Guardiagrele, Dal Pozzo risponde a Caramanico che annuncia esposti contro l’amministrazione

GUARDIAGRELE. Il sindaco Simone Dal Pozzo, risponde alla diffida inviatagli nei giorni scorsi dal consigliere comunale di opposizione Franco Caramanico, con la quale quest'ultimo lamentava la mancata consegna della richiesta documentazione del Piano d'Area di via Anello.

«Caramanico - dice Dal Pozzo - ha ottenuto tutte le risposte alle domande che ha formulato ed ha avuto modo di confrontarsi con gli uffici comunali, di accedere agli atti e leggere tutti i documenti e, sopratutto, conosce bene quali sono le nostre intenzioni.

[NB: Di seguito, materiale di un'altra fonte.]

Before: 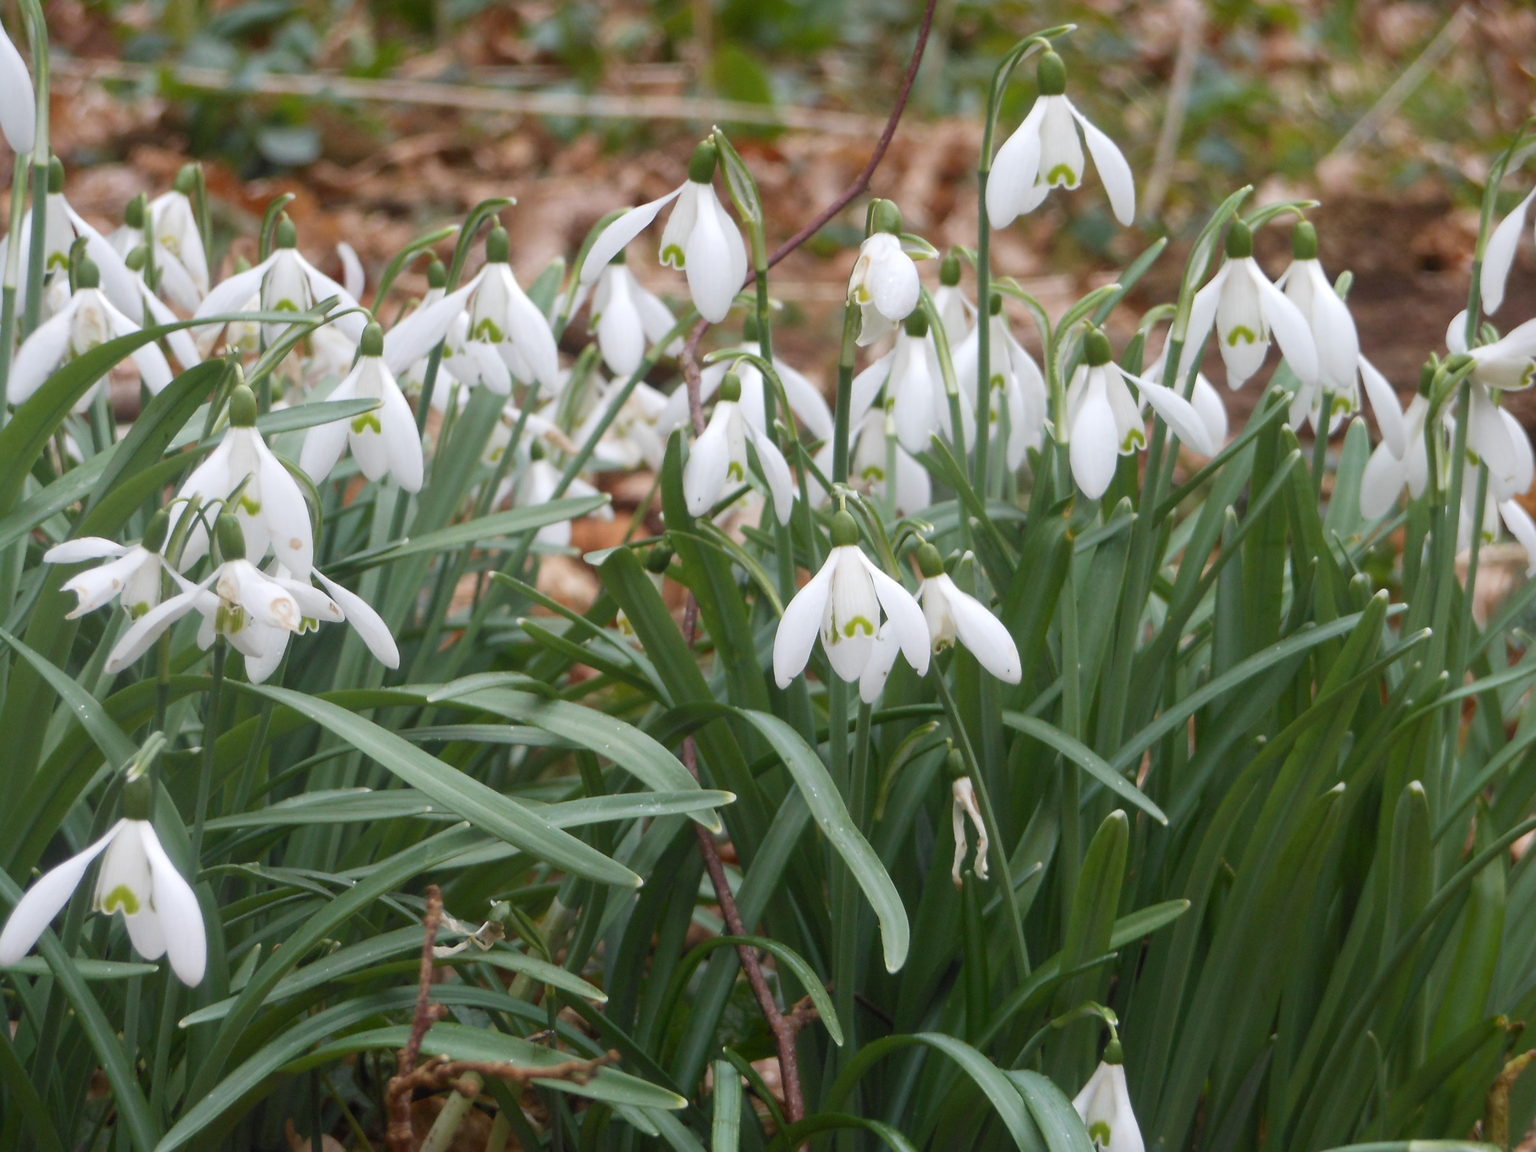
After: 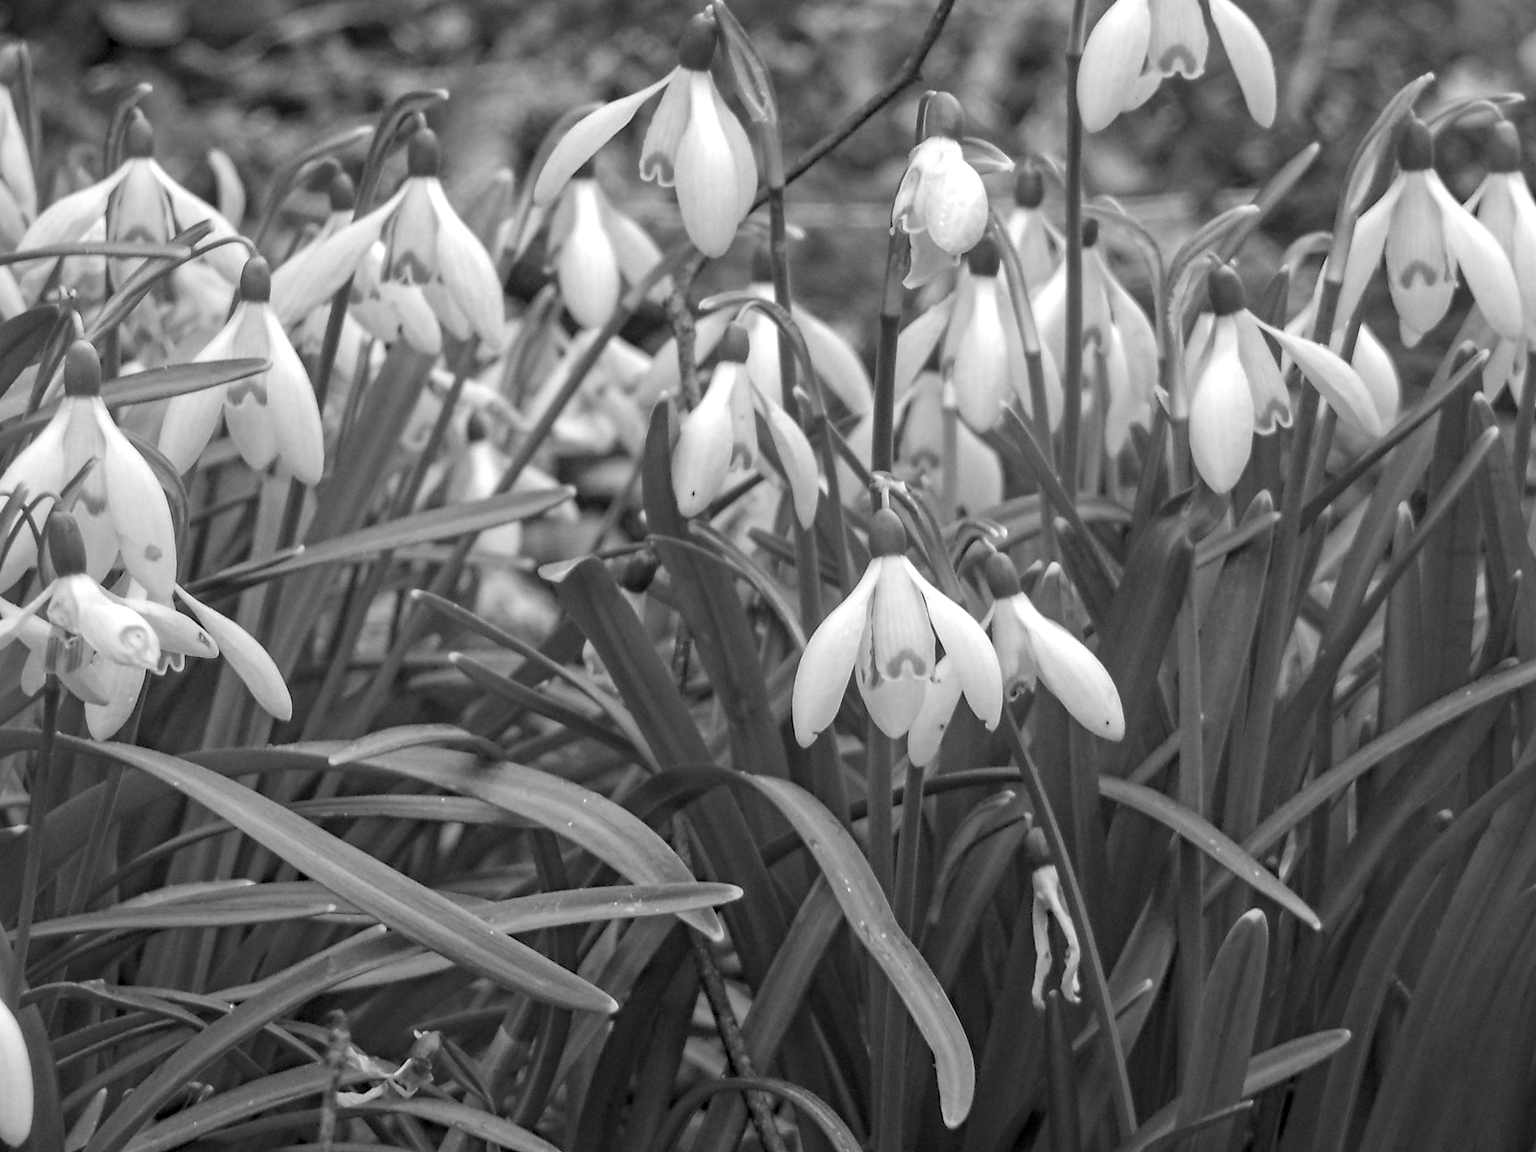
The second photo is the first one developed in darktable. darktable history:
crop and rotate: left 11.831%, top 11.346%, right 13.429%, bottom 13.899%
monochrome: on, module defaults
haze removal: strength 0.5, distance 0.43, compatibility mode true, adaptive false
local contrast: on, module defaults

L'unica ragione che vedo quindi, nella diffida che mi ha inviato, o meglio che dice di aver fatto - continua - penso sia da trovare nella necessità di attestare l'esistenza di una forza politica che, con questo atto, ha purtroppo dimostrato una scarsa volontà di costruire un percorso. Se siamo d'accordo sull'obiettivo di non realizzare il Piano d'Area - si domanda Dal Pozzo - tutto il resto che motivazioni ha ?»

Il primo cittadino ricorda poi che Caramanico ha condito il comunicato sulla diffida, con il timore di iniziative da parte dell'amministrazione comunale a danno del commercio. «Nel programma elettorale e nei documenti di programmazione approvati dal consiglio comunale - rimarca Dal Pozzo - abbiamo invece detto che il Piano d'Area non si farà, spiegando inoltre che l'alienazione dell'area è indicata a giustificazione della realizzazione del palazzetto dello sport. Togliere il tutto con un tratto di penna - osserva Dal Pozzo - significherebbe solo cancellare l'unica cosa buona di quel Piano, cioè la realizzazione del palazzetto». Dal Pozzo ricorda di aver spiegato al consigliere Caramanico che il valore del terreno è rimasto invariato, perché la superficie destinata a funzioni commerciali è aumentata, nonostante l'edificio di cui era prevista la realizzazione sia stato abbassato di un piano. «Ciò nonostante - sottolinea Dal Pozzo - si minaccia una azione giudiziaria verso di me e la mia amministrazione. Sono in Comune tutti i giorni, anche fuori gli orari di ufficio - precisa - sarebbe certamente più semplice affrontare i problemi parlandone, anzichè con botte e risposte o, addirittura, ricorrendo a carte bollate. Noi - conclude il sindaco - andremo avanti con grande determinazione, portando avanti il nostro lavoro, disponibili al confronto e al contibuto di tutti. Ora è il nostro turno e bisogna che qualcuno se ne faccia una ragione».